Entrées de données
☆ ☆ ☆

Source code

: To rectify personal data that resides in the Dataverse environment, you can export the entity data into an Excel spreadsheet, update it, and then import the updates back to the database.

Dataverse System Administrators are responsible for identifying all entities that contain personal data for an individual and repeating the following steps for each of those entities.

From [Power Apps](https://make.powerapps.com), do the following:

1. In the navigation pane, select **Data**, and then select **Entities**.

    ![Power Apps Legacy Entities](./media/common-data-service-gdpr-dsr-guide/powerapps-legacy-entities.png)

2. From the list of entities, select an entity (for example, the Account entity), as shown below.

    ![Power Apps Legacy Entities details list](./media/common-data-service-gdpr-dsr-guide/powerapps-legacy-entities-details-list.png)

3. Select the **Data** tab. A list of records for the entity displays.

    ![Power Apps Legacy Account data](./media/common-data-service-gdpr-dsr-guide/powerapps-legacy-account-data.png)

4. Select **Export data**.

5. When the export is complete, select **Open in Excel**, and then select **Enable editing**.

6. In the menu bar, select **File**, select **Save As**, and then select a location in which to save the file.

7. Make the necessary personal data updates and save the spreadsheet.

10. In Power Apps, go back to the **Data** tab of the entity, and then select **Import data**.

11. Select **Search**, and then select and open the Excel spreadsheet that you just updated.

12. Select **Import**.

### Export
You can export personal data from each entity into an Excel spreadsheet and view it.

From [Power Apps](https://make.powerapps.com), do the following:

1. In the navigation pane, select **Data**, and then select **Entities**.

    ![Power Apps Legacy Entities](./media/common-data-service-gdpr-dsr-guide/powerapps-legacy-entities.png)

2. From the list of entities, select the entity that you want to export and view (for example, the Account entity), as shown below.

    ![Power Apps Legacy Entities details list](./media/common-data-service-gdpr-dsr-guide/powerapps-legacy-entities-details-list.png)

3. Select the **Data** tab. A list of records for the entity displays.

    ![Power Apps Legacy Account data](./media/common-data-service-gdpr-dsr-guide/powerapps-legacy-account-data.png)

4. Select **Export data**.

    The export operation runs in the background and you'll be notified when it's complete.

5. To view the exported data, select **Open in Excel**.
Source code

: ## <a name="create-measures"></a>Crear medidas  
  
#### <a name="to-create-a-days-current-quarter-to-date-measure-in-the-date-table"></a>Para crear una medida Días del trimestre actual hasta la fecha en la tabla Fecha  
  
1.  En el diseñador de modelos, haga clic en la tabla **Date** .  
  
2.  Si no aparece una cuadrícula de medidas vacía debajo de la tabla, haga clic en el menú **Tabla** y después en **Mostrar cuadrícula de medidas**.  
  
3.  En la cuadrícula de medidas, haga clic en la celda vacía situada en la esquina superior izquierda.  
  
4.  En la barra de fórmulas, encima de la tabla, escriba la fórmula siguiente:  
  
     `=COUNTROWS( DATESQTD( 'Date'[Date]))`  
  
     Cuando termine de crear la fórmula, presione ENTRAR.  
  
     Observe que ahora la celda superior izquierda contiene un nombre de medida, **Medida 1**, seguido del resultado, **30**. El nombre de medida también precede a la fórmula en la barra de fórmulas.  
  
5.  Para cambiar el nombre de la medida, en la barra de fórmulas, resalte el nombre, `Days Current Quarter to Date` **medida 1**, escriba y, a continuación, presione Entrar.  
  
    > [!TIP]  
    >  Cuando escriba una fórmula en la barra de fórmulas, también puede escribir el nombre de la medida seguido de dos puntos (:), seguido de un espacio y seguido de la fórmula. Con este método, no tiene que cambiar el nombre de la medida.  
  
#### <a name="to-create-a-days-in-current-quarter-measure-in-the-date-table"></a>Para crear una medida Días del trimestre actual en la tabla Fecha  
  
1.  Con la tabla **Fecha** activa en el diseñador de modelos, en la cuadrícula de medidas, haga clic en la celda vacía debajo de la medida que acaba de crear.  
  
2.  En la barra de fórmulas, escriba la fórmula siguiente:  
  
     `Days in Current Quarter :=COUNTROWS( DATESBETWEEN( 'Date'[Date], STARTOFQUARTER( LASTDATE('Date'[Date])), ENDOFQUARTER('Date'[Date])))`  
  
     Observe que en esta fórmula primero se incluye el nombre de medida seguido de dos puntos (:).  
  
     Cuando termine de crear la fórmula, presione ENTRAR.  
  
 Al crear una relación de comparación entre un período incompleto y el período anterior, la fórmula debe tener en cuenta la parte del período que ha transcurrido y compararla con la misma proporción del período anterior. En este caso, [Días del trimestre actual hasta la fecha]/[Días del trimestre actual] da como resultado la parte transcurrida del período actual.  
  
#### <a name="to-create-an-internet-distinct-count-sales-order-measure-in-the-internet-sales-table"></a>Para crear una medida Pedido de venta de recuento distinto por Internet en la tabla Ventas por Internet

☆ ☆ ☆

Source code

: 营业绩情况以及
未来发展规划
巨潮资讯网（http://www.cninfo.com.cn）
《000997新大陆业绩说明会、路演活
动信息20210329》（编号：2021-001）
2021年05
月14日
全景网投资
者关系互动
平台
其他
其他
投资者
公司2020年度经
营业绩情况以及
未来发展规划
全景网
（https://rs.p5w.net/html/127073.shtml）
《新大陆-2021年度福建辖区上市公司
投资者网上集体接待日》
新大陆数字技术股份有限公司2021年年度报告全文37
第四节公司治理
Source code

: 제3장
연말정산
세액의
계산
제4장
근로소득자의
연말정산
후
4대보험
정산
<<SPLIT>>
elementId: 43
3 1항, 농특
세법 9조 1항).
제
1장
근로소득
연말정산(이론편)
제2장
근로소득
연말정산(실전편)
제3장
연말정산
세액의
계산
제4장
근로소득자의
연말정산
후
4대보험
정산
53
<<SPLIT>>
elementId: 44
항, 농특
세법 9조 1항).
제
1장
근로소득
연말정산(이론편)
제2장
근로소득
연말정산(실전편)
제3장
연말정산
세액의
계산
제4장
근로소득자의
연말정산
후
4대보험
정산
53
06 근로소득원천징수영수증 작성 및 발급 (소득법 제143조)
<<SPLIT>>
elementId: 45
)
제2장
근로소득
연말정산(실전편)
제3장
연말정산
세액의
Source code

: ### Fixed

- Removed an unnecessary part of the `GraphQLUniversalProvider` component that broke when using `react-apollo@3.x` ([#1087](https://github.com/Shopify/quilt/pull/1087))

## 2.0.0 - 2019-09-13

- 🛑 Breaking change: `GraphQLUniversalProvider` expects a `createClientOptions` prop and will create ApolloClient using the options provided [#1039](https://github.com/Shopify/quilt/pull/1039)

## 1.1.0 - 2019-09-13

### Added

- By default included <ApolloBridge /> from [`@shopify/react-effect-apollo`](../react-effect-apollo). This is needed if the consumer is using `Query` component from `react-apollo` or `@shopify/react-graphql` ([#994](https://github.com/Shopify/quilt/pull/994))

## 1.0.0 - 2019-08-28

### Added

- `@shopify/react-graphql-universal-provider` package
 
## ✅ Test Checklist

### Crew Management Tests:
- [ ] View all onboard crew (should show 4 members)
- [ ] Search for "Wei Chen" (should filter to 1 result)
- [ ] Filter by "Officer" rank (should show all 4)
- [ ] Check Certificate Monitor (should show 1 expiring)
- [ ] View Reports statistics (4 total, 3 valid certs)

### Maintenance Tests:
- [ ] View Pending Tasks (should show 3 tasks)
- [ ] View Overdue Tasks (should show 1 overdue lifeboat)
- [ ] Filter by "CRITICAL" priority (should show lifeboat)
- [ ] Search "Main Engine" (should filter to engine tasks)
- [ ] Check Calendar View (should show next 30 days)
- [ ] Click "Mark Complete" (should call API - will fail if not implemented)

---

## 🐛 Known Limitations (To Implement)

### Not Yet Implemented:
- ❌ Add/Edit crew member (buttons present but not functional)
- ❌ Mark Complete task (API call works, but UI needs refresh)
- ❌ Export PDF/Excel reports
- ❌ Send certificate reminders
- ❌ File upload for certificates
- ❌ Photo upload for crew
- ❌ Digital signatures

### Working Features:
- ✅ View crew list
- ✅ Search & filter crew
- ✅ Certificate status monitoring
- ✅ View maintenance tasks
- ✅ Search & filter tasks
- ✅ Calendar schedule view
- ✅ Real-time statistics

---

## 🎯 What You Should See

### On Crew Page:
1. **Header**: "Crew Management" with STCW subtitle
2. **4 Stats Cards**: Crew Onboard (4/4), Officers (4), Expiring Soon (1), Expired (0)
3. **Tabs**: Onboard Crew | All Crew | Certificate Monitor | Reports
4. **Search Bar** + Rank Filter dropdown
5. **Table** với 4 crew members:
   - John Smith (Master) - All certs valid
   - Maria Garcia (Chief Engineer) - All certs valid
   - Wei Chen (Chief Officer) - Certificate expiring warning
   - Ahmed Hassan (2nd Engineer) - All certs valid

☆ ☆ ☆

(Consigne)
Recopiez les lignes allant de celle qui contient « de fórmulas, encima » jusqu'à celle qui contient « Al crear una », les deux comprises, en remplaçant « diseñador de modelos » par « editor de modelos » sans rien changer d'autre.

(Réponse)
4.  En la barra de fórmulas, encima de la tabla, escriba la fórmula siguiente:  
  
     `=COUNTROWS( DATESQTD( 'Date'[Date]))`  
  
     Cuando termine de crear la fórmula, presione ENTRAR.  
  
     Observe que ahora la celda superior izquierda contiene un nombre de medida, **Medida 1**, seguido del resultado, **30**. El nombre de medida también precede a la fórmula en la barra de fórmulas.  
  
5.  Para cambiar el nombre de la medida, en la barra de fórmulas, resalte el nombre, `Days Current Quarter to Date` **medida 1**, escriba y, a continuación, presione Entrar.  
  
    > [!TIP]  
    >  Cuando escriba una fórmula en la barra de fórmulas, también puede escribir el nombre de la medida seguido de dos puntos (:), seguido de un espacio y seguido de la fórmula. Con este método, no tiene que cambiar el nombre de la medida.  
  
#### <a name="to-create-a-days-in-current-quarter-measure-in-the-date-table"></a>Para crear una medida Días del trimestre actual en la tabla Fecha  
  
1.  Con la tabla **Fecha** activa en el editor de modelos, en la cuadrícula de medidas, haga clic en la celda vacía debajo de la medida que acaba de crear.  
  
2.  En la barra de fórmulas, escriba la fórmula siguiente:  
  
     `Days in Current Quarter :=COUNTROWS( DATESBETWEEN( 'Date'[Date], STARTOFQUARTER( LASTDATE('Date'[Date])), ENDOFQUARTER('Date'[Date])))`  
  
     Observe que en esta fórmula primero se incluye el nombre de medida seguido de dos puntos (:).  
  
     Cuando termine de crear la fórmula, presione ENTRAR.  
  
 Al crear una relación de comparación entre un período incompleto y el período anterior, la fórmula debe tener en cuenta la parte del período que ha transcurrido y compararla con la misma proporción del período anterior. En este caso, [Días del trimestre actual hasta la fecha]/[Días del trimestre actual] da como resultado la parte transcurrida del período actual.  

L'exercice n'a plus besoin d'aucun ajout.